_Exercise_
For every one of the entries below, copy out each taxonomic line, from kingdom through scientific name and the common name where one appears, reproducing every line verbatim.
▼
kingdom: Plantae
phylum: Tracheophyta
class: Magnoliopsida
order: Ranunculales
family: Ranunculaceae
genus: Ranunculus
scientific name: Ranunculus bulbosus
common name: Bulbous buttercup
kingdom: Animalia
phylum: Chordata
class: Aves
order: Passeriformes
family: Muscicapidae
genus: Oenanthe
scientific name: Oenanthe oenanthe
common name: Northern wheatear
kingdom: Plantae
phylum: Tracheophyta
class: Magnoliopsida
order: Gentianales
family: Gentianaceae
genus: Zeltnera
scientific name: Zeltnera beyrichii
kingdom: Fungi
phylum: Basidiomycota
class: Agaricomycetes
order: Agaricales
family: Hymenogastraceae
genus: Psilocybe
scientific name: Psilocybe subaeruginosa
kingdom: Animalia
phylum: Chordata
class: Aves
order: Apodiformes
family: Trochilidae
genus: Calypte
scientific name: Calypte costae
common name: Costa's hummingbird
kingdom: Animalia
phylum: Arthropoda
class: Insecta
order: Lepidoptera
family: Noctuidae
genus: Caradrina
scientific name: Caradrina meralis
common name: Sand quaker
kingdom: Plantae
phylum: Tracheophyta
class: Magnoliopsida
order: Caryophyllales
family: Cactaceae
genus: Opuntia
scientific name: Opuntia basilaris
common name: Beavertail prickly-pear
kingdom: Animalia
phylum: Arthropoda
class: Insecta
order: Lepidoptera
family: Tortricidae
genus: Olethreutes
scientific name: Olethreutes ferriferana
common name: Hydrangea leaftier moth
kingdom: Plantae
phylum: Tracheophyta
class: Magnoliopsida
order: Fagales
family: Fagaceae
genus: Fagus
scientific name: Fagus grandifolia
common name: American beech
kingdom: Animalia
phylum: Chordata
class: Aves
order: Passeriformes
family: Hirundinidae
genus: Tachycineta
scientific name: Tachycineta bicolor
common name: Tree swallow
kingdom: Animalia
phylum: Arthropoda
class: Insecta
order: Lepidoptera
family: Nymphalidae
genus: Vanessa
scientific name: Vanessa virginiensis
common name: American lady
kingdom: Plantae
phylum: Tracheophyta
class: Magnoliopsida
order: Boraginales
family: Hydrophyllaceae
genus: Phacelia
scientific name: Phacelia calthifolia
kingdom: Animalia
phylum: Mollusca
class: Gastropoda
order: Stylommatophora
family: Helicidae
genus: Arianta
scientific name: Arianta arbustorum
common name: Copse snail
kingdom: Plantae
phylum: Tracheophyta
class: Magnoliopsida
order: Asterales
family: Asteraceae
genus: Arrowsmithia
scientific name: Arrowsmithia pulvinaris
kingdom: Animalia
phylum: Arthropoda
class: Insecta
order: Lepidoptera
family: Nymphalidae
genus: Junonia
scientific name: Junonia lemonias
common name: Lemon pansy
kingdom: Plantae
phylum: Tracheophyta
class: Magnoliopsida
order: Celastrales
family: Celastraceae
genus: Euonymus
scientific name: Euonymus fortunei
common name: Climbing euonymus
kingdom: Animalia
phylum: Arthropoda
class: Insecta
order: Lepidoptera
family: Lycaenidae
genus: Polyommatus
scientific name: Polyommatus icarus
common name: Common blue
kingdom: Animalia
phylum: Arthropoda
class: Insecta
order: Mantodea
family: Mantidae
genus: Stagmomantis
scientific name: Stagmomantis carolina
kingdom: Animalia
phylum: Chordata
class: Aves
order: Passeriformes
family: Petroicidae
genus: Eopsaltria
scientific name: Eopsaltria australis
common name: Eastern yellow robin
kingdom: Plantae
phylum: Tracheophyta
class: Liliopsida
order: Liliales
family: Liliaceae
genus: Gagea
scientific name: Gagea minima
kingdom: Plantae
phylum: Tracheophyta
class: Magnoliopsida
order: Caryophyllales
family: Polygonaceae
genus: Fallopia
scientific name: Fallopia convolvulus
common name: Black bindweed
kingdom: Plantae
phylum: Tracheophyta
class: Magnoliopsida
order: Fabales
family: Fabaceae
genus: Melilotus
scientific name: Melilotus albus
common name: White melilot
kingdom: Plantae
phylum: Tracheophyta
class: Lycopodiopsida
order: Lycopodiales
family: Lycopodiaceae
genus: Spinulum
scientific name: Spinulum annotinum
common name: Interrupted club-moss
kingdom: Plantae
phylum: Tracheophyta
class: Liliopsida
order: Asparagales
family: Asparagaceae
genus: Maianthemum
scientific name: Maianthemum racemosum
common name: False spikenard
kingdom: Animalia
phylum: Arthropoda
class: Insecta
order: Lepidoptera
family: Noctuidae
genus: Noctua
▲
_Response below_
kingdom: Plantae
phylum: Tracheophyta
class: Magnoliopsida
order: Ranunculales
family: Ranunculaceae
genus: Ranunculus
scientific name: Ranunculus bulbosus
common name: Bulbous buttercup
kingdom: Animalia
phylum: Chordata
class: Aves
order: Passeriformes
family: Muscicapidae
genus: Oenanthe
scientific name: Oenanthe oenanthe
common name: Northern wheatear
kingdom: Plantae
phylum: Tracheophyta
class: Magnoliopsida
order: Gentianales
family: Gentianaceae
genus: Zeltnera
scientific name: Zeltnera beyrichii
kingdom: Fungi
phylum: Basidiomycota
class: Agaricomycetes
order: Agaricales
family: Hymenogastraceae
genus: Psilocybe
scientific name: Psilocybe subaeruginosa
kingdom: Animalia
phylum: Chordata
class: Aves
order: Apodiformes
family: Trochilidae
genus: Calypte
scientific name: Calypte costae
common name: Costa's hummingbird
kingdom: Animalia
phylum: Arthropoda
class: Insecta
order: Lepidoptera
family: Noctuidae
genus: Caradrina
scientific name: Caradrina meralis
common name: Sand quaker
kingdom: Plantae
phylum: Tracheophyta
class: Magnoliopsida
order: Caryophyllales
family: Cactaceae
genus: Opuntia
scientific name: Opuntia basilaris
common name: Beavertail prickly-pear
kingdom: Animalia
phylum: Arthropoda
class: Insecta
order: Lepidoptera
family: Tortricidae
genus: Olethreutes
scientific name: Olethreutes ferriferana
common name: Hydrangea leaftier moth
kingdom: Plantae
phylum: Tracheophyta
class: Magnoliopsida
order: Fagales
family: Fagaceae
genus: Fagus
scientific name: Fagus grandifolia
common name: American beech
kingdom: Animalia
phylum: Chordata
class: Aves
order: Passeriformes
family: Hirundinidae
genus: Tachycineta
scientific name: Tachycineta bicolor
common name: Tree swallow
kingdom: Animalia
phylum: Arthropoda
class: Insecta
order: Lepidoptera
family: Nymphalidae
genus: Vanessa
scientific name: Vanessa virginiensis
common name: American lady
kingdom: Plantae
phylum: Tracheophyta
class: Magnoliopsida
order: Boraginales
family: Hydrophyllaceae
genus: Phacelia
scientific name: Phacelia calthifolia
kingdom: Animalia
phylum: Mollusca
class: Gastropoda
order: Stylommatophora
family: Helicidae
genus: Arianta
scientific name: Arianta arbustorum
common name: Copse snail
kingdom: Plantae
phylum: Tracheophyta
class: Magnoliopsida
order: Asterales
family: Asteraceae
genus: Arrowsmithia
scientific name: Arrowsmithia pulvinaris
kingdom: Animalia
phylum: Arthropoda
class: Insecta
order: Lepidoptera
family: Nymphalidae
genus: Junonia
scientific name: Junonia lemonias
common name: Lemon pansy
kingdom: Plantae
phylum: Tracheophyta
class: Magnoliopsida
order: Celastrales
family: Celastraceae
genus: Euonymus
scientific name: Euonymus fortunei
common name: Climbing euonymus
kingdom: Animalia
phylum: Arthropoda
class: Insecta
order: Lepidoptera
family: Lycaenidae
genus: Polyommatus
scientific name: Polyommatus icarus
common name: Common blue
kingdom: Animalia
phylum: Arthropoda
class: Insecta
order: Mantodea
family: Mantidae
genus: Stagmomantis
scientific name: Stagmomantis carolina
kingdom: Animalia
phylum: Chordata
class: Aves
order: Passeriformes
family: Petroicidae
genus: Eopsaltria
scientific name: Eopsaltria australis
common name: Eastern yellow robin
kingdom: Plantae
phylum: Tracheophyta
class: Liliopsida
order: Liliales
family: Liliaceae
genus: Gagea
scientific name: Gagea minima
kingdom: Plantae
phylum: Tracheophyta
class: Magnoliopsida
order: Caryophyllales
family: Polygonaceae
genus: Fallopia
scientific name: Fallopia convolvulus
common name: Black bindweed
kingdom: Plantae
phylum: Tracheophyta
class: Magnoliopsida
order: Fabales
family: Fabaceae
genus: Melilotus
scientific name: Melilotus albus
common name: White melilot
kingdom: Plantae
phylum: Tracheophyta
class: Lycopodiopsida
order: Lycopodiales
family: Lycopodiaceae
genus: Spinulum
scientific name: Spinulum annotinum
common name: Interrupted club-moss
kingdom: Plantae
phylum: Tracheophyta
class: Liliopsida
order: Asparagales
family: Asparagaceae
genus: Maianthemum
scientific name: Maianthemum racemosum
common name: False spikenard
kingdom: Animalia
phylum: Arthropoda
class: Insecta
order: Lepidoptera
family: Noctuidae
genus: Noctua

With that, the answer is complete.